Comment la dette grecque est devenue un fardeau européen - Information - France Culture | Econopoli | Scoop.it
La dette grecque est à nouveau au coeur des discussions européennes. Cinq jours après sa victoire aux élections, Alexis Tsipras rencontre vendredi le président de l’eurogroupe, Jeroen Dijsselbloem, et lundi son ministre de l’Economie viendra en France pour rencontrer Michel Sapin, le ministre des Finances français. Ce dernier a déclaré jeudi qu’il «fallait alléger le fardeau de la dette, sans pour autant l’annuler».  Mais de quoi parle-t-on ? Quel est l'état de la dette du pays, d’où provient-elle, qui a prêté et comment le pays peut-il s’en sortir? Réponses à ces question cruciales pour l'avenir de l'euro et de l'Europe en cinq étapes et une série de graphiques.

 

1. La crise s'emballe : la Grèce ne peut plus emprunter
 

Quand la crise a éclaté en mai 2010 en Grèce, l'Etat, comme dans tous les autres pays émettait des bons du trésor.
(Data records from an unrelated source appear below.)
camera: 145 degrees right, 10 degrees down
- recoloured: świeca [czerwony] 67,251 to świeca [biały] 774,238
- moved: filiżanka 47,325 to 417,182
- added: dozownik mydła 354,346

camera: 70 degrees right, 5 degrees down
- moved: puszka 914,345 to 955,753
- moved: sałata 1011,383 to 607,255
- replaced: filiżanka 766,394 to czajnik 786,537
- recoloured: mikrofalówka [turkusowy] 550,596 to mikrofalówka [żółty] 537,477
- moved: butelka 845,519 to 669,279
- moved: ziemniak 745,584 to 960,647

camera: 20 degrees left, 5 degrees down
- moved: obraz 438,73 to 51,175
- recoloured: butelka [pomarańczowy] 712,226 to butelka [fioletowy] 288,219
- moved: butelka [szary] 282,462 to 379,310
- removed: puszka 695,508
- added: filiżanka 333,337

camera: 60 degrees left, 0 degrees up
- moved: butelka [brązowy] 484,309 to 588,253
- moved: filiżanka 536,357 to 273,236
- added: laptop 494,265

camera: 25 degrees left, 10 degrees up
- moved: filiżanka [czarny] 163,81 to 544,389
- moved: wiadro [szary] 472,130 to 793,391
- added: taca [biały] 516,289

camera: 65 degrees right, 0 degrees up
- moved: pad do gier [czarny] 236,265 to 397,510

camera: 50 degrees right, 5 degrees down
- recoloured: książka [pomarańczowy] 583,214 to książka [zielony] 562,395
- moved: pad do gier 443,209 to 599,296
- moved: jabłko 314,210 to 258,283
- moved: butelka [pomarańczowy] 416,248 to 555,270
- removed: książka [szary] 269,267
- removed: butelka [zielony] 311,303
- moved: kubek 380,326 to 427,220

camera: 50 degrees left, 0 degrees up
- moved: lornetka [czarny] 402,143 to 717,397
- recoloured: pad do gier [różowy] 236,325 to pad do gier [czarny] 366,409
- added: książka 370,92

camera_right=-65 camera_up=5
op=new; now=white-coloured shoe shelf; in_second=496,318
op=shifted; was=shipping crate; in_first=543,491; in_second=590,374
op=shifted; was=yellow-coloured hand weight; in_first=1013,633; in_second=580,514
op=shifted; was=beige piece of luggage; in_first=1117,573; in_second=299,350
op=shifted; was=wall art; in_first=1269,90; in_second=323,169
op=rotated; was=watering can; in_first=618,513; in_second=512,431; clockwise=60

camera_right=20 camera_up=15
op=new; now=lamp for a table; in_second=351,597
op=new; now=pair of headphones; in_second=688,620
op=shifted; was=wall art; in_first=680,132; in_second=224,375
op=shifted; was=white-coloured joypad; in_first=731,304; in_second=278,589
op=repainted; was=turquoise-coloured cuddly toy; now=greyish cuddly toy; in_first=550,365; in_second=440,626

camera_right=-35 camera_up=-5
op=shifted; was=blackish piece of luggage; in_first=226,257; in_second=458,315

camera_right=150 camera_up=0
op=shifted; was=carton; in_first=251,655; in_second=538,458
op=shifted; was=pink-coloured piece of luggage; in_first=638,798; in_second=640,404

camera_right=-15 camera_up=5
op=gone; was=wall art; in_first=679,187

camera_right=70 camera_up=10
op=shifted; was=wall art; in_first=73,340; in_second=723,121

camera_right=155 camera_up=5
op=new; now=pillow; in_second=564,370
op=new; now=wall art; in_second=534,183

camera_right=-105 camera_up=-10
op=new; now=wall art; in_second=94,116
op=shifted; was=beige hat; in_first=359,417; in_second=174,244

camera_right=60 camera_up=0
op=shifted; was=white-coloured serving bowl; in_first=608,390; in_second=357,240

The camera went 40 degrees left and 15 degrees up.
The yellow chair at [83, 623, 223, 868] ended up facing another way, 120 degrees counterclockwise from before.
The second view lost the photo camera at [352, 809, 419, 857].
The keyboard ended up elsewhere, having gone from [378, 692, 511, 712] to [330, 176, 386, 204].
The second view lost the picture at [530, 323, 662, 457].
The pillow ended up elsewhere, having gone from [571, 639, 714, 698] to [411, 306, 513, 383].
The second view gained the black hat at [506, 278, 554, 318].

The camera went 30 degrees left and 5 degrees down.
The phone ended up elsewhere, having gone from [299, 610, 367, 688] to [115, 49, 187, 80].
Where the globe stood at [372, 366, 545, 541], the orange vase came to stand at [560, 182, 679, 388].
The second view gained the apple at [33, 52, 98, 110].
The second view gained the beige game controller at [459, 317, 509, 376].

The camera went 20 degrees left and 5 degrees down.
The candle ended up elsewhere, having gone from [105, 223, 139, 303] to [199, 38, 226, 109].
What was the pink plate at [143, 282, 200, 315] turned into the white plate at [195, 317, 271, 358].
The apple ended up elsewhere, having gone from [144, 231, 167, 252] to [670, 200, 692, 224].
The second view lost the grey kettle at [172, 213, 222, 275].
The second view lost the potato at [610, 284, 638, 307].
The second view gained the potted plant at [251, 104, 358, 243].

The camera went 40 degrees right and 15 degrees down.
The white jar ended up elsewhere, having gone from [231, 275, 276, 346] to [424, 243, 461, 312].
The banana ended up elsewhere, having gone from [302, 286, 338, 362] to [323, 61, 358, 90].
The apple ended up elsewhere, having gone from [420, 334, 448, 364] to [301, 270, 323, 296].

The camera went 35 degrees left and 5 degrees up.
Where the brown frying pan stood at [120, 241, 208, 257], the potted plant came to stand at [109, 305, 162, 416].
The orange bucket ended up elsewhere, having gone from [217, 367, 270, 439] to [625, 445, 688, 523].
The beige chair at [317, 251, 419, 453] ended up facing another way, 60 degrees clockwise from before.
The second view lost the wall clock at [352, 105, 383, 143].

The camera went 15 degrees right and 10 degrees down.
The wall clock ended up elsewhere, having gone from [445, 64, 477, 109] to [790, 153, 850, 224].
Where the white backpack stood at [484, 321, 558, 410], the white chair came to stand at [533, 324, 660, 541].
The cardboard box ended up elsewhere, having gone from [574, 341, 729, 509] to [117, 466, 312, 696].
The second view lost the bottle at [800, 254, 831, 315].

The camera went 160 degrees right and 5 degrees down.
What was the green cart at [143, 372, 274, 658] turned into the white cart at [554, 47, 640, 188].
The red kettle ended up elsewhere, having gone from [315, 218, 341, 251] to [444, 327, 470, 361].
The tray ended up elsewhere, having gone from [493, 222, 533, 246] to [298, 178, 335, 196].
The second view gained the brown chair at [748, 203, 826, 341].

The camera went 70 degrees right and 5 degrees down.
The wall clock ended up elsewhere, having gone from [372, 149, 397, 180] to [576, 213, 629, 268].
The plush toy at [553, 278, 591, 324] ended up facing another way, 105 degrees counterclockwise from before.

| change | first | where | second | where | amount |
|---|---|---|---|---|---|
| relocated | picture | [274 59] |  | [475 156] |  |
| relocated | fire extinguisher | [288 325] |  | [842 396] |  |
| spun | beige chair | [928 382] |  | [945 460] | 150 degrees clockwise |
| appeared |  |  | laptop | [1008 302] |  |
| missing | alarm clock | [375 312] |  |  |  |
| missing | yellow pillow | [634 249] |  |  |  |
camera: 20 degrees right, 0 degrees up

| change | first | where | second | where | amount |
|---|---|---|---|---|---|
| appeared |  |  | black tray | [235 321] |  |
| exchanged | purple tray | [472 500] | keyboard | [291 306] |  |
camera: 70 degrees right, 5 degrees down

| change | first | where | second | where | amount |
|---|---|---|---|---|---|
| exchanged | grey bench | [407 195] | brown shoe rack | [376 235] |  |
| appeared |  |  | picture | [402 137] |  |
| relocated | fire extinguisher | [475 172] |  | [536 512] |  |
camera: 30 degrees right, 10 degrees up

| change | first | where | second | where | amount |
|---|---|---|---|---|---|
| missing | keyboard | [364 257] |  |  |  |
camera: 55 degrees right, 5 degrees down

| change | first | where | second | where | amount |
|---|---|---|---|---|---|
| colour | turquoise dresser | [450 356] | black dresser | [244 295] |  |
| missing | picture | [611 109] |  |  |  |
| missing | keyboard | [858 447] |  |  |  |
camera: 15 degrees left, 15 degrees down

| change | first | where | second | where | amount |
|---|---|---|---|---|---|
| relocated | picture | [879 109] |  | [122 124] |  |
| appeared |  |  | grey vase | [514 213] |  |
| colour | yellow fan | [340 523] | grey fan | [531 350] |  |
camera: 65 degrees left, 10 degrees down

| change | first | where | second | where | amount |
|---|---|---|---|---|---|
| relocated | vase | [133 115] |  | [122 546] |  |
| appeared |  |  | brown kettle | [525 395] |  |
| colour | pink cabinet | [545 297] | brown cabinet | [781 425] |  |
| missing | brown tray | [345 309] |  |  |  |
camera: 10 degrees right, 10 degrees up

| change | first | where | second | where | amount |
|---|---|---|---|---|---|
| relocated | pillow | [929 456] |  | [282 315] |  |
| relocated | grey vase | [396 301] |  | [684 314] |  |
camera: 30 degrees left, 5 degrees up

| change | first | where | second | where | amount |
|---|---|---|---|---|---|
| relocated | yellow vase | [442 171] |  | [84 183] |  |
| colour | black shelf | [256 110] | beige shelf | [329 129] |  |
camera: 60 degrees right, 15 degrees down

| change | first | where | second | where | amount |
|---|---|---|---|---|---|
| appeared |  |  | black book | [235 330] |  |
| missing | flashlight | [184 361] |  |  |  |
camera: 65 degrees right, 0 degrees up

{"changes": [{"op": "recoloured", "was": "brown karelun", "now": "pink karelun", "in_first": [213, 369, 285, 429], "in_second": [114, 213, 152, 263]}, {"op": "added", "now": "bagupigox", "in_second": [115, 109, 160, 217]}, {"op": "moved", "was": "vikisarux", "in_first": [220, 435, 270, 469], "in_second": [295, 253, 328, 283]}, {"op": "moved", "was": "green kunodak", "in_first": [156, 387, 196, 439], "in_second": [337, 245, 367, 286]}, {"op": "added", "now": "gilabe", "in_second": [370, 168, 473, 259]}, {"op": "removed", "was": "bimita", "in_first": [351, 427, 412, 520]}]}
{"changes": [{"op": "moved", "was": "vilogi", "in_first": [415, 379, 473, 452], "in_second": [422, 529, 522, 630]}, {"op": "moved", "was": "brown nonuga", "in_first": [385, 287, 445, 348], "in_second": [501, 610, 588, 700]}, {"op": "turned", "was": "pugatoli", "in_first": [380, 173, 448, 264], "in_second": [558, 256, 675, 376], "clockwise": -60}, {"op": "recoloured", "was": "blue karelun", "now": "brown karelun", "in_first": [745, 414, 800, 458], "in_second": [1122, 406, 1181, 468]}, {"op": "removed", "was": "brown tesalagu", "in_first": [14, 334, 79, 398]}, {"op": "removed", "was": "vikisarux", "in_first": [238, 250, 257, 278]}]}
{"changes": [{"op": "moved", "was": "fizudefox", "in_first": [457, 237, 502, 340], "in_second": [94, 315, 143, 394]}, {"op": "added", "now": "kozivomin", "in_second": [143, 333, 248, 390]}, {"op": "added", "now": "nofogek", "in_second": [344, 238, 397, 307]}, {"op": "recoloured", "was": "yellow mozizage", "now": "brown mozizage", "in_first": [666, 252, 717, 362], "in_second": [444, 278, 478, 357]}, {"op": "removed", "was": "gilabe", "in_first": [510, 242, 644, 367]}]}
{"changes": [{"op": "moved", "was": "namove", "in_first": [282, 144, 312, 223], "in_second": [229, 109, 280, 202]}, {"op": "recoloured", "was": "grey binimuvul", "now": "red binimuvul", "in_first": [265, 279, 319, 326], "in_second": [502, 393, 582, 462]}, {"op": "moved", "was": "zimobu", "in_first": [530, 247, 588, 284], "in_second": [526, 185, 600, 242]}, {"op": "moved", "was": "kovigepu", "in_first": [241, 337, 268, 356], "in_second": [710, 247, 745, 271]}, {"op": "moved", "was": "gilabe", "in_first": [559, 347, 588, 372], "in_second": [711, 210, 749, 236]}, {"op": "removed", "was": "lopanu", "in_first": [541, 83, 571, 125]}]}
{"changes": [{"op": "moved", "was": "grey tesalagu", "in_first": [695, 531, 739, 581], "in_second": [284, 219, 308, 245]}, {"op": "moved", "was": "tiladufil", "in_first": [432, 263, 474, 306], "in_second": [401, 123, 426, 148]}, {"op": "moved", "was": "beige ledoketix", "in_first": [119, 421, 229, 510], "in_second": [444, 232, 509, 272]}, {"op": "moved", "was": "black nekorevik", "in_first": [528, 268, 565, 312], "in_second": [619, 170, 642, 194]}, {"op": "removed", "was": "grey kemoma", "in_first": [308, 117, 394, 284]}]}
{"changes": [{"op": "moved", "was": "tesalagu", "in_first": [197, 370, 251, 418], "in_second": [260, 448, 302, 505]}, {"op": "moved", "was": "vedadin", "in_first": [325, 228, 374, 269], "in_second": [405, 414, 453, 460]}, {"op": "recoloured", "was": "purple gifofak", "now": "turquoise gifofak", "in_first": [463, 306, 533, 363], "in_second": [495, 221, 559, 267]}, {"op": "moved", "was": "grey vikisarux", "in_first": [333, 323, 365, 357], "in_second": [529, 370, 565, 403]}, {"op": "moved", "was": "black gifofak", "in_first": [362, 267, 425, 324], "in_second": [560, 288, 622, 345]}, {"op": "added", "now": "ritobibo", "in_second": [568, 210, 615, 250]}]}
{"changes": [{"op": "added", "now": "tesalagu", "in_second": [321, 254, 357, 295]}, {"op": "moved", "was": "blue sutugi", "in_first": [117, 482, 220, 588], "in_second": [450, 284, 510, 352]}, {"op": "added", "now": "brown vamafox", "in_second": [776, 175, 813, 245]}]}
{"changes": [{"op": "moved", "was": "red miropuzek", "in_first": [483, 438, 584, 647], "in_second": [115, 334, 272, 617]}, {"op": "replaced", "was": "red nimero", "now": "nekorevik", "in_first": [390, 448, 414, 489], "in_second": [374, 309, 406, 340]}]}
Ils étaient achetés sur les marchés financiers. Par qui? Par des fonds d'investissement, des gérants des fortunes privés ou des assurances vie, des fonds de pension gérant des retraites, ou encore des banques. Fin 2009, selon la Banque des Règlements Internationaux, les banques françaises étaient celles qui détenaient le plus de dette grecque dans leur portefeuille (57 milliards d’euros),  devant les banques allemandes (34 milliards d’euros).

 

Face au risque que la Grèce ne rembourse plus cette dette, ceux qui en possédaient ont voulu vendre leurs bons du trésor grecs. Les prix de ces bons se sont effondrés, ce qui a fait exploser les taux d’intérêt. Car bien sûr, quand la Grèce est venue demander de l’argent sur les marchés financiers, comme elle le faisait sans problème auparavant, plus personne n’a voulu lui prêter, sauf à des taux exorbitants (les taux d’intérêt grandissant avec le risque que l’emprunteur ne rembourse pas).

 

2. L'Europe à l'aide : la dette passe du secteur privé au public
 

En mai 2010, les banques européennes ne sont pas tout à fait remises de la faillite de Lehman Brothers. Les potentielles pertes que représente le non remboursement de la Grèce d’une partie de sa dette font craindre de nouvelles faillites bancaires dans la zone euro.

 

La première phase des plans d'aide a donc consisté en une chose très simple : faire passer cette dette des mains, ou plutôt des tiroirs caisses, du privé à ceux du public. Les créanciers privés ont renoncé à 107 milliards d'euros, et pour éviter que le cours ne s'effondre, la Banque centrale européenne (BCE) s'est mise à acheter des titres de dette grecque.